How it SHOULD work:
Takes the input, < = 0 and > = 1. It takes your <>'s and turns them into their number (this part works) but then it is supposed to turn them into text by looking at a list. (i need help here < <)

No, but ASCII codes are in binary. And it looks like you are using ASCII codes there, so I think all you need is a binary-to-decimal thing. I'll go make that.

This pushes one of my buttons. You're not converting the binary (a character string) to decimal (a different character string); you're converting it to a number! Note that, although you operate on the input character by character (with ALL BUT FIRST OF and LETTER LAST OF), you compute the output by doing arithmetic, + and ×. (And note also that there's no mention of 10, ten, as there would be if you were converting to decimal.

It so happens that Snap! converts numbers to decimal numerals when needed for display purposes.

Also, that join of reverse of butfirst of split for each bit isn't very efficient or elegant. How about this:

We really should invent an optional input feature so you could have an input named bits whose default value would be reverse of split of bin, and in the recursive call you could provide that input explicitly with butfirst of bits as its value. Someday...

I'd have to look at your code to be sure, but I think the inputs to your bin-+ procedure are numerals (text strings made of digits), not numbers (atomic numeric values with no specific representation).

Snap! goes out of its way to confuse this distinction by automatically converting strings of digits to numbers when you do arithmetic on them, and converting numbers to strings of digits when you do text operations (e.g., JOIN) on them. This automatic conversion is a great help to beginners because they don't have to think about data types at all — until they want to convert to/from binary. And armies of teachers, including the ones who make the code.org videos, exacerbate the situation by pretending there is such a thing as a "binary number." (Numbers have no base; what they mean is "binary numeral.")

This is why your conversion procedure doesn't "convert binary to decimal." It converts binary (numerals) to numbers.

Binary conversion is notoriously hard for students. One reason is that far too many kids get out of elementary school not really understanding place value. But another reason is that they think they're converting numbers to different numbers, and that makes no sense, so it can't lead to inventing an algorithm.

P.S. Those input slots should really be of type Text (or Any), not type Number.

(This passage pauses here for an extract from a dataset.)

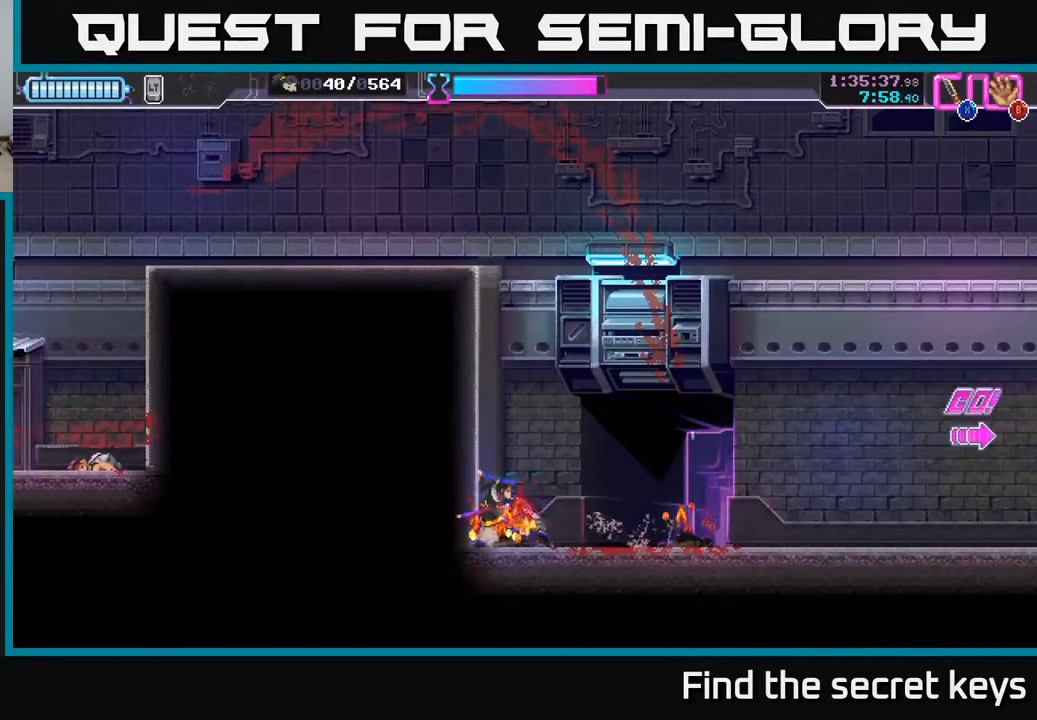
{"buttons": [], "left_stick": "right", "right_stick": "center", "events": [[17, "X", "down"], [83, "X", "up"], [200, "X", "down"], [233, "X", "up"]]}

This would quickly become obvious if you were dealing with base 16 instead of base 2.

I just used an example, hardcoding the output 1111.

I agree that numbers don't have a base.

I think "number" is an abstract noun--you can't see one. Which is why, in the example I gave there, I believe both outputs to be sequences of numerals, as you can see them.

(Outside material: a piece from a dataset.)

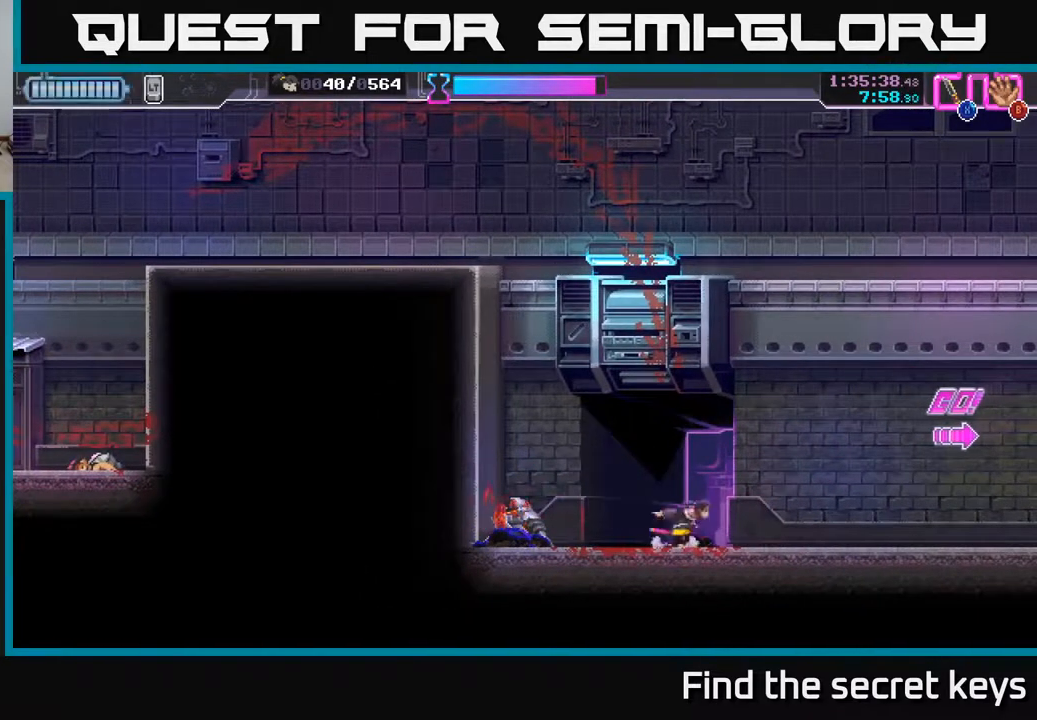
{"buttons": [], "left_stick": "right", "right_stick": "center", "events": []}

Yes, I agree, technically even the representation inside the computer isn't a number; it's a (binary) numeral. But the computer's circuitry can do arithmetic on those internal bit sequences, whereas it can't do arithmetic on strings of Unicode characters, even if those characters are all '0' or '1'. So if your goal is to write code, or understand someone else's code, it's useful to make the distinction between strings of Unicode digits ("numerals") and the internal strings of bits ("numbers").

And, in particular, if you're trying to write a function whose domain is "numerals" and whose range is "numbers," or the other way around, I think it's very helpful to keep that distinction in mind. Your code has to do text operations (JOIN, SPLIT, LETTER _ OF, etc.) on "numerals" but arithmetic operations on "numbers."

Snap!'s + function doesn't really operate on strings of decimal digits, even though it looks that way to the user (because, as you say, we can't show the user a number, or even a "number"). What really happens is that Snap! translates the numerals you type into "numbers," the things that computers can do arithmetic on, then adds the two results of that conversion, and then converts back to an external numeral.

Back in the day, Lisp interpreters had two special variables named IBASE (input base) and OBASE (output base) that you could set to change how it did this behind-the-scenes conversion from numerals to "numbers" (IBASE) and from "numbers" to numerals (OBASE). You could even (SETQ OBASE 'ROMAN) and then 3+5 would show its result as VIII. :~)

With the way characters are stored, it technically can. Higher-level languages don't usually permit that, though. (one I can think of that can is Befunge).

Yeah.

Of course it's way more complicated (a half-adder takes two bits and returns two bits (i1 & i2 and i1 ^ i2) and a full adder takes three bits and returns two ((ic & (i1 ^ i2)) | (i1 & i2) and i1 ^ i2 ^ ic)) but...

Eh? It can, I suppose, have circuitry to convert between digit strings and numbers, but if it just tries to do arithmetic on the digit strings as is, carrying won't work; it'll be as if you were computing in base 256.

Not that modern computers use ripple carry, which takes time proportional to the width of the processor. :~)

I think you can probably find running versions of MacLisp online. I have no idea where my Common Lisp manual is, but if it doesn't do that, I'm sure someone has written an add-on to do it!